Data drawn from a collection
####
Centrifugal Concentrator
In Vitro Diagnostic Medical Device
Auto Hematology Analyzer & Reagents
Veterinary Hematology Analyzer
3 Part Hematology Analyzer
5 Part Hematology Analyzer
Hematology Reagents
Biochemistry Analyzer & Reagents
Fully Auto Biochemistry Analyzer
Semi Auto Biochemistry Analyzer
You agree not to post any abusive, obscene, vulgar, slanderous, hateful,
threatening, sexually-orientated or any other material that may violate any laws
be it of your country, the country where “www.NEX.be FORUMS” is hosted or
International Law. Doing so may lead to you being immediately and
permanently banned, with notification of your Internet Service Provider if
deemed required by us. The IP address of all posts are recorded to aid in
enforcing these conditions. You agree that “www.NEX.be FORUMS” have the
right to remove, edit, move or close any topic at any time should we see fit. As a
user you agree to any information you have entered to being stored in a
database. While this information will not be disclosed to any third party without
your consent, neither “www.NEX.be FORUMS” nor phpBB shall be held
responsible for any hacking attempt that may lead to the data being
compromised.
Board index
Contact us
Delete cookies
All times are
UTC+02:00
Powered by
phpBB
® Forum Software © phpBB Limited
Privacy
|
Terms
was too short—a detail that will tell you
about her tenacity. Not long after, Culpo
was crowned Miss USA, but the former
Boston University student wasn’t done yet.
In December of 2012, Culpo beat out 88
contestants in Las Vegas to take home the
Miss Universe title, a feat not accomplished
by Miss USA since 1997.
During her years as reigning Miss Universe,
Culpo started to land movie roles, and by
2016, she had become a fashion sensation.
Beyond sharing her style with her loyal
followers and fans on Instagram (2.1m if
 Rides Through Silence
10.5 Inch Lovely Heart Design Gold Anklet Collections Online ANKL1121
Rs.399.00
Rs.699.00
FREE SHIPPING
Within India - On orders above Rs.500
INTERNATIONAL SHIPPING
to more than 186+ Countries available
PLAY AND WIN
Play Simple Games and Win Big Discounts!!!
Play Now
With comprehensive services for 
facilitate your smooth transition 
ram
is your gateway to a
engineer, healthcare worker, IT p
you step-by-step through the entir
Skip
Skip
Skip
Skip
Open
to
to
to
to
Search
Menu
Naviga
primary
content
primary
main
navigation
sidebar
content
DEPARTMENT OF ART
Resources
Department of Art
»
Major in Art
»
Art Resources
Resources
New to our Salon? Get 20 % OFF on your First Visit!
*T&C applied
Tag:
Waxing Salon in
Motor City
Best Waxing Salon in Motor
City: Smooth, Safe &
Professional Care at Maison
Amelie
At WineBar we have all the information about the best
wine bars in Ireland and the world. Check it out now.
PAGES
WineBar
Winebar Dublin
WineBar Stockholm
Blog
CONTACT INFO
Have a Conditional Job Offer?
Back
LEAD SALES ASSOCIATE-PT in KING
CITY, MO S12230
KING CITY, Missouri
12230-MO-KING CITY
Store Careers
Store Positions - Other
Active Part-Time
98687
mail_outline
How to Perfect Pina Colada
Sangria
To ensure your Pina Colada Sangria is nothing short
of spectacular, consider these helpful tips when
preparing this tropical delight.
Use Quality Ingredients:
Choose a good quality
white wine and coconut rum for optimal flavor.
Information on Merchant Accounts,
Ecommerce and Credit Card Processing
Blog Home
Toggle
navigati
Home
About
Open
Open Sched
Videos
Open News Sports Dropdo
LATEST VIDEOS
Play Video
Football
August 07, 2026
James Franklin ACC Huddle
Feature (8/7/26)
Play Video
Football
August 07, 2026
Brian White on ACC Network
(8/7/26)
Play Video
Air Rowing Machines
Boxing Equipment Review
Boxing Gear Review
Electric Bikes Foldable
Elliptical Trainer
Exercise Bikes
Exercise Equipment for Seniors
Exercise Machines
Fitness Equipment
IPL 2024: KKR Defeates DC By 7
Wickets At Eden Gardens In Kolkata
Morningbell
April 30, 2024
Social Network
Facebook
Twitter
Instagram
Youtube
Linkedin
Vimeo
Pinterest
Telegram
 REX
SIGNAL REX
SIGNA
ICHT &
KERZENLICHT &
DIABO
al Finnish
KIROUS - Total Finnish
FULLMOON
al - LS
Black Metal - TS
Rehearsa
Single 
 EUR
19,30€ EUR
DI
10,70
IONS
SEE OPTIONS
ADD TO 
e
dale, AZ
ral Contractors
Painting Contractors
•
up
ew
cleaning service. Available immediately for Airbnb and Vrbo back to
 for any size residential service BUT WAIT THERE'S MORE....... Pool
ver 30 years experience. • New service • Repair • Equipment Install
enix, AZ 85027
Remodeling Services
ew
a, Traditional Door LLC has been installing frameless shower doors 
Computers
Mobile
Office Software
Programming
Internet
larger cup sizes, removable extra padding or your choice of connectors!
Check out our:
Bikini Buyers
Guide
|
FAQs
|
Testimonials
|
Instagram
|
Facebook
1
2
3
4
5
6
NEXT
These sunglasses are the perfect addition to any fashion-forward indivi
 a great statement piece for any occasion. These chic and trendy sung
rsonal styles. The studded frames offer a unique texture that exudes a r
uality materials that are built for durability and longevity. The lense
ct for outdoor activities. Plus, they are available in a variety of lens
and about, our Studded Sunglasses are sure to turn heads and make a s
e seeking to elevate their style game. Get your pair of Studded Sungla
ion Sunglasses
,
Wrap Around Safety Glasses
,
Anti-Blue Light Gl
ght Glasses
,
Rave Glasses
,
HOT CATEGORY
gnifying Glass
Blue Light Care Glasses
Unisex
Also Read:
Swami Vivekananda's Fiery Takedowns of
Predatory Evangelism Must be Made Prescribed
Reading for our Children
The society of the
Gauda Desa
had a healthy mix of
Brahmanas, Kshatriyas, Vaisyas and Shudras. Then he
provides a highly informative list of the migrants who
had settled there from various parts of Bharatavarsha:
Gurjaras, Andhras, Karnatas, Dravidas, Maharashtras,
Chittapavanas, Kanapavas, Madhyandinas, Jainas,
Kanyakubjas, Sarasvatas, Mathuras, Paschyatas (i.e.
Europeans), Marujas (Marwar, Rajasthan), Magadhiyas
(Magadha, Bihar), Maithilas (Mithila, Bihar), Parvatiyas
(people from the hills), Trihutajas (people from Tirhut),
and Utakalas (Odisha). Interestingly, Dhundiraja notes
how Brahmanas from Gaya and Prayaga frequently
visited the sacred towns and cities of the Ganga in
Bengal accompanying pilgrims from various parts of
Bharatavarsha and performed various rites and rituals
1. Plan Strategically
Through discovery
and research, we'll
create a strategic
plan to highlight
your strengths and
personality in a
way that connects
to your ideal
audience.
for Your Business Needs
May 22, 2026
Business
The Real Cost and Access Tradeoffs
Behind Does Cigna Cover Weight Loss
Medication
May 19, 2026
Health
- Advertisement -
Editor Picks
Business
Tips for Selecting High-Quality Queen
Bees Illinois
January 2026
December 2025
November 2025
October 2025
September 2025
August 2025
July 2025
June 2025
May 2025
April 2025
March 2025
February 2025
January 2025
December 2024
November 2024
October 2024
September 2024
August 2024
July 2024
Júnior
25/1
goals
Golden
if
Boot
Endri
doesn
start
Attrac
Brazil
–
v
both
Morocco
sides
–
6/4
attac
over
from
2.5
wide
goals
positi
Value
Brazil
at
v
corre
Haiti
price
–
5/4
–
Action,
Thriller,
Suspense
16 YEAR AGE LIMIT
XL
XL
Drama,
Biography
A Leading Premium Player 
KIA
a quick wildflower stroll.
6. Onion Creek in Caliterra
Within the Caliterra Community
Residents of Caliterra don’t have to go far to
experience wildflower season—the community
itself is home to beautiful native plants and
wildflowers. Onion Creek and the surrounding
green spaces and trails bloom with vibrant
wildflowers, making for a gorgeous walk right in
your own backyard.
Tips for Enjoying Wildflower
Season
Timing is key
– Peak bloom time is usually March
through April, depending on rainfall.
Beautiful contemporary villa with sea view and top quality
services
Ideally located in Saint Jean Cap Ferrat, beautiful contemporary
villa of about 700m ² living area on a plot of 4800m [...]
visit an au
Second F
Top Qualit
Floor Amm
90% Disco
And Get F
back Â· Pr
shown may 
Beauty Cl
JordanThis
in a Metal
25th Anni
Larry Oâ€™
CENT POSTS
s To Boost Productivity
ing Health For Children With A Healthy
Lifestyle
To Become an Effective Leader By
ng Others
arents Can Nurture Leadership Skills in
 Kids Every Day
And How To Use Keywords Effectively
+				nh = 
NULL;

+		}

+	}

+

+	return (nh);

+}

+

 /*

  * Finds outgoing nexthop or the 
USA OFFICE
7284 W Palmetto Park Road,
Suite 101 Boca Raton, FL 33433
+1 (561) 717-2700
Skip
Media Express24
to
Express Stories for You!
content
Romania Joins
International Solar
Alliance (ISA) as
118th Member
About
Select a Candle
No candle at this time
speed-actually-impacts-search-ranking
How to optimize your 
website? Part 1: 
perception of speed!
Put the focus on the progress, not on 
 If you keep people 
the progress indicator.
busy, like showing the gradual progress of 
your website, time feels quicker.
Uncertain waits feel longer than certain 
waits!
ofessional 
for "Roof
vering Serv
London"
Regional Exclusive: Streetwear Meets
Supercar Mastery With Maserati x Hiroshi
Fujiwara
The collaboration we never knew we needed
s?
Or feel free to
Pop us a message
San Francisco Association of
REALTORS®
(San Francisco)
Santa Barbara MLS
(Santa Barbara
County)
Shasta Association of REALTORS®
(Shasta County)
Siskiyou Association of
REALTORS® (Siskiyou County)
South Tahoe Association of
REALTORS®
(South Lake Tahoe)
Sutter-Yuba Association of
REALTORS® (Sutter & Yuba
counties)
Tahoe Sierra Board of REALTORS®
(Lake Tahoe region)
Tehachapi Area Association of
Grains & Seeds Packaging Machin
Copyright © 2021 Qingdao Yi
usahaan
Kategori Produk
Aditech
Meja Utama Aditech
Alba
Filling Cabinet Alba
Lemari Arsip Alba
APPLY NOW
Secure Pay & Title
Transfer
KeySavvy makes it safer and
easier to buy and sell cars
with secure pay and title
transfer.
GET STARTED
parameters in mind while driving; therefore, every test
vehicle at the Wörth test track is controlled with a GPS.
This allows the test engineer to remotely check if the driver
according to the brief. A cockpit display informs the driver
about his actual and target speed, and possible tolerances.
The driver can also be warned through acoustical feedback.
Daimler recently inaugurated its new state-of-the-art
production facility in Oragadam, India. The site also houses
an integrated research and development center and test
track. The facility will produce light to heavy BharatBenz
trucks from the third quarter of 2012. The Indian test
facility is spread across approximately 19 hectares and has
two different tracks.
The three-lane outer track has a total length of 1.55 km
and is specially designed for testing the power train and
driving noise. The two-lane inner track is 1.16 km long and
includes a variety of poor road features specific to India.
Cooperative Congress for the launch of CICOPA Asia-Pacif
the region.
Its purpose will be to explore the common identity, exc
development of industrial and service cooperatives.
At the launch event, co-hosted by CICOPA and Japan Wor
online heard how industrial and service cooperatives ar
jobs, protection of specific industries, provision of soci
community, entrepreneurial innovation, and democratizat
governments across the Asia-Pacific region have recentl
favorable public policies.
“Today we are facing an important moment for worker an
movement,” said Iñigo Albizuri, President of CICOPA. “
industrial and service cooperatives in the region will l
####
= GOAL OF THE EXERCISE =
Swap "Alliance" for "Coalition" in the listing lines between the line holding "nexthop or the" and the line holding "Select a Candle", inclusive. Return only those lines, with nothing else changed.

= SOLUTION TO THE EXERCISE =
  * Finds outgoing nexthop or the 
USA OFFICE
7284 W Palmetto Park Road,
Suite 101 Boca Raton, FL 33433
+1 (561) 717-2700
Skip
Media Express24
to
Express Stories for You!
content
Romania Joins
International Solar
Coalition (ISA) as
118th Member
About
Select a Candle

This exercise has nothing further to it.